Bilkent University
Department of Computer Engineering
Alpay Erdem
M.S. in Computer Engineering
Supervisor: Assist. Prof. Dr. Attila Gursoy
With the increased use of web, large volumes of click-stream data, embedded inside server logs, has become available for revealing user access patterns especially on specified web sites. Efficient web content presentation conveyed through links structure is a very important issue for efficient use of the site. Web Usage Mining can be used to improve web site design by finding deficiencies of the web site hidden in user access
patterns.
Misleading web site design leads users spent much more time for reaching target pages by reasoning redundant paths to be followed or lost in cyber-space without any hit. Furthermore, changing needs and interests of users by the time requires re-structuring of the web site. Therefore web sites can be updated according to user expectations. For that reason, most popular pages should be easily accessed, conceptually related pages
either should be categorized close enough or should be linked and misleading guidance directing users to different pages other than target should be detected. However barely finding frequent sequences is not sufficient for improving a web site. Since explored frequent patterns covers both interested patterns used for reaching popular sites and redundant patterns that is followed previous to reaching target page(s). Frequent backward references embeds knowledge of redundant and also related pages according to interestedness of those pages.
In this thesis, we propose a web usage-mining framework that advises re-design suggestions for web site improvement. In the usage preprocessing part of this framework, user navigation sessions are analyzed and both forward and backward references are obtained by considering cached pages.
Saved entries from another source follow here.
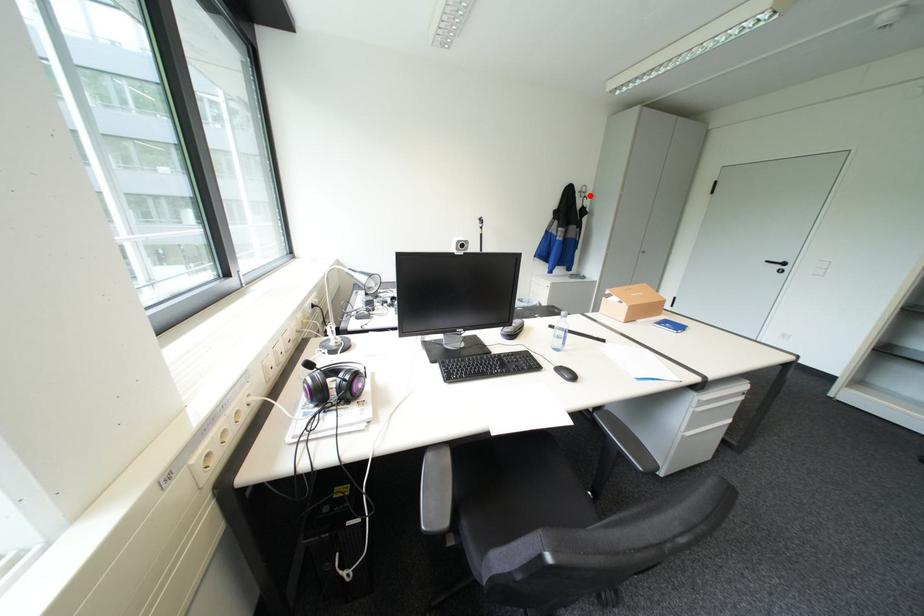
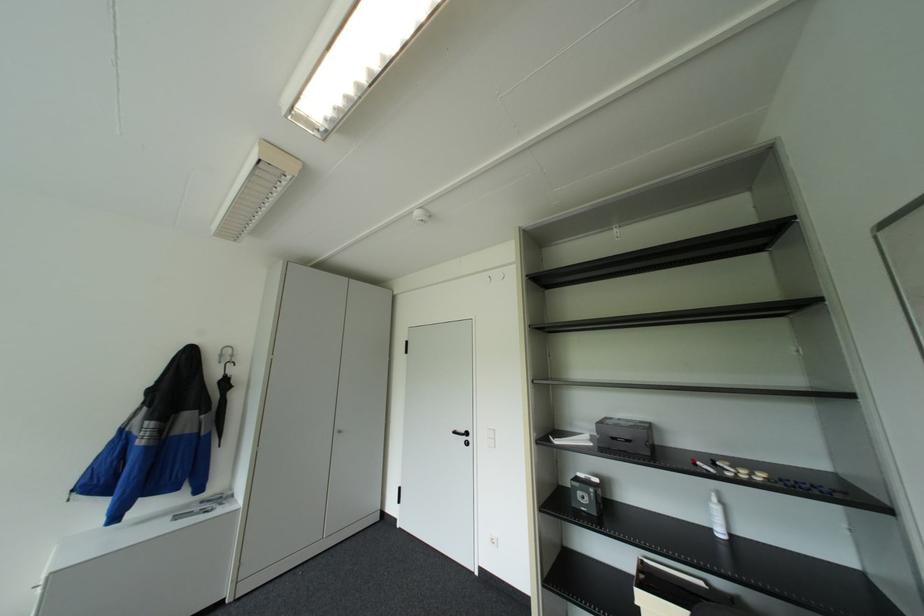
Find the pixel in the second image that matches the highlighted location in the first image.

(227, 361)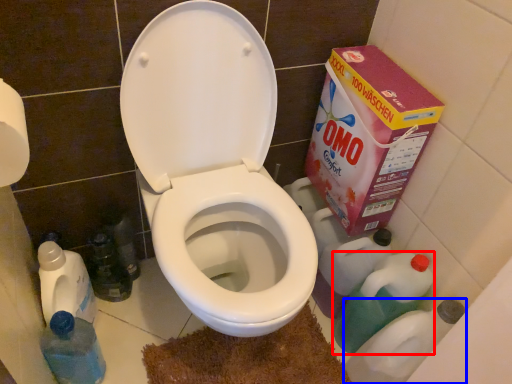
Question: Which object appears closest to the camera in this image, cleaning product (highlighted by a red box) or cleaning product (highlighted by a blue box)?

Choices:
 (A) cleaning product
 (B) cleaning product

Answer: (B)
In order to interpret backward and forward references in terms of interestedness, we also incorporated time domain that finds page viewing timing for each visited page. In the mining process and interpretation part, frequent interested and redundant patterns are explored and interpreted for enabling popular pages more visible, linking related pages, reporting misleading categorization and detecting misleading guidance or categorization.
DATE: March 27, 2002, Wednesday @ 16:00
PLACE: EA-409